My plans for Nigeria – Buhari
If elected, Buhari said to realise his mission of security, stability and prosperity, he would, in his first term in office, pursue four cardinal programmes: institution reforms and strengthening; infrastructural development and rehabilitation; economic reform and diversification; and provision of adequate security and enhancement of social service to the citizenry.
“In Nigeria, poor and inadequate state of our infrastructural facilities especially in agriculture, power and energy, transportation and telecommunications have resulted in devastating consequence, on the economic activities and standards of living of our people.

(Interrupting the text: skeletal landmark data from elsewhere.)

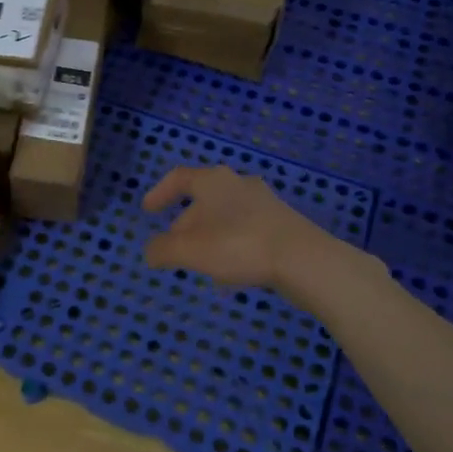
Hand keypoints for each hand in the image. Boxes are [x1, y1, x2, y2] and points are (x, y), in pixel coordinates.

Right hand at [141, 165, 325, 288]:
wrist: (304, 260)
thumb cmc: (238, 245)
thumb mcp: (189, 250)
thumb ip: (162, 250)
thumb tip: (151, 251)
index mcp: (213, 181)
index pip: (178, 178)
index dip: (159, 193)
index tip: (148, 211)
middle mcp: (239, 184)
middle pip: (203, 200)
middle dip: (185, 224)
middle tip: (173, 247)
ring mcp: (265, 203)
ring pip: (225, 217)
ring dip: (209, 237)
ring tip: (201, 264)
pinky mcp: (283, 224)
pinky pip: (246, 231)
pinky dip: (231, 246)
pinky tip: (231, 272)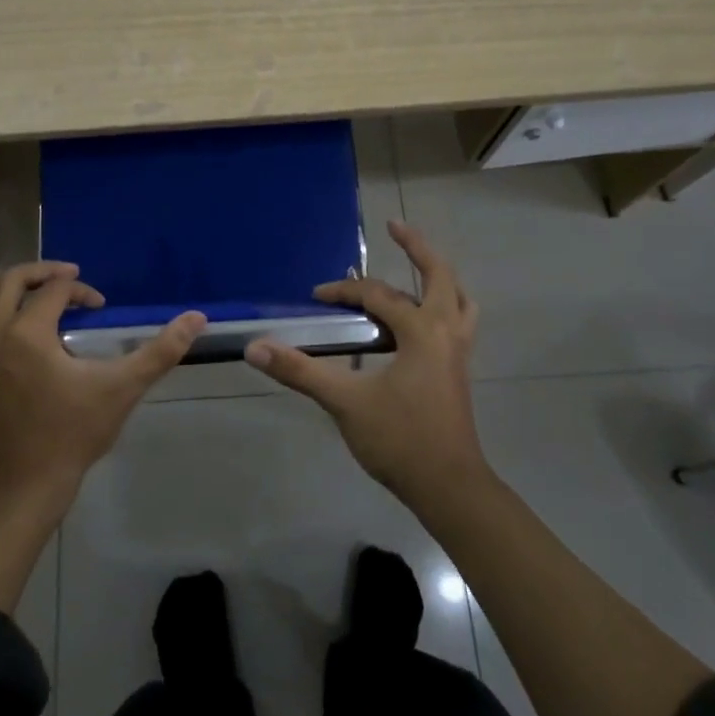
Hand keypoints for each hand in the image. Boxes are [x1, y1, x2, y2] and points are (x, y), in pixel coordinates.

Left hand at [0, 261, 205, 504]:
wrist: (24, 485)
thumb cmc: (73, 434)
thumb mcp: (122, 388)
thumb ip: (160, 351)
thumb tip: (197, 318)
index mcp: (27, 333)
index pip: (54, 290)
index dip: (80, 291)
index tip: (100, 308)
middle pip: (11, 281)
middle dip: (43, 273)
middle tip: (71, 276)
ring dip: (8, 286)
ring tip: (36, 289)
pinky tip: (16, 324)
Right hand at [246, 221, 485, 502]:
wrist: (449, 488)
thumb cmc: (401, 440)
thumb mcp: (346, 403)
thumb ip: (300, 371)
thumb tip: (255, 348)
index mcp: (423, 331)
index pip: (378, 296)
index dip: (344, 291)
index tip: (317, 297)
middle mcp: (447, 332)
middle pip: (440, 275)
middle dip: (417, 247)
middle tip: (395, 227)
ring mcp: (459, 352)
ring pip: (458, 299)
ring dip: (438, 278)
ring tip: (417, 268)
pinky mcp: (459, 371)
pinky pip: (457, 322)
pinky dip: (441, 306)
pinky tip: (419, 322)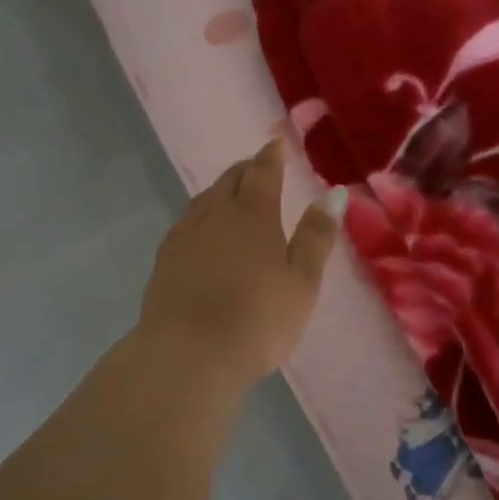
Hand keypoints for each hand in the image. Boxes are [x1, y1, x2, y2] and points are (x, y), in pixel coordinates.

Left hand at [137, 138, 345, 393]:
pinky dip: (201, 216)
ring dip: (221, 190)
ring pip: (204, 199)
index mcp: (253, 213)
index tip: (276, 144)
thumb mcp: (302, 282)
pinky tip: (202, 232)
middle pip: (230, 179)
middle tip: (258, 168)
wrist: (187, 356)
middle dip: (246, 169)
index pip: (263, 171)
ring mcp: (185, 235)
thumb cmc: (257, 319)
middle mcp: (215, 214)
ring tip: (232, 195)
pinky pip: (186, 222)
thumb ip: (317, 236)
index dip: (271, 155)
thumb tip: (334, 192)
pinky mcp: (164, 260)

Therefore, the attainment and maintenance of functional and modern infrastructural facilities in these field is one of the cardinal programmes of CPC during its first term in office,” he said.
To get to Aso Rock and start implementing these programmes, Buhari would have to make good use of his fine attributes or strengths.
His strengths include: determination, integrity, discipline, strong national security and defense credentials, strong anti-corruption credentials, experience as a former head of state, and good political structure especially in the North.
Maximising his strengths, Buhari has to fashion measures to reduce the attenuating effects of his perceived weaknesses such: old age, public perception as Sharia/Islamic proponent, dictator, weak political structure in the South and the hard policies he unfurled on the polity during his 20-month reign as military ruler.
However, Buhari insists that in a free and fair election, his track record in public office would do the magic for him. “When I had the opportunity to lead this country…You try and follow my antecedents as a governor, as minister of petroleum, as head of state, as chairman of PTF (Petroleum Trust Fund); haven’t I tried as an individual wherever I have managed to be accountable and transparent? I believe you can get the answer from your archives,” he said.
It is to be seen how far Buhari would go this time.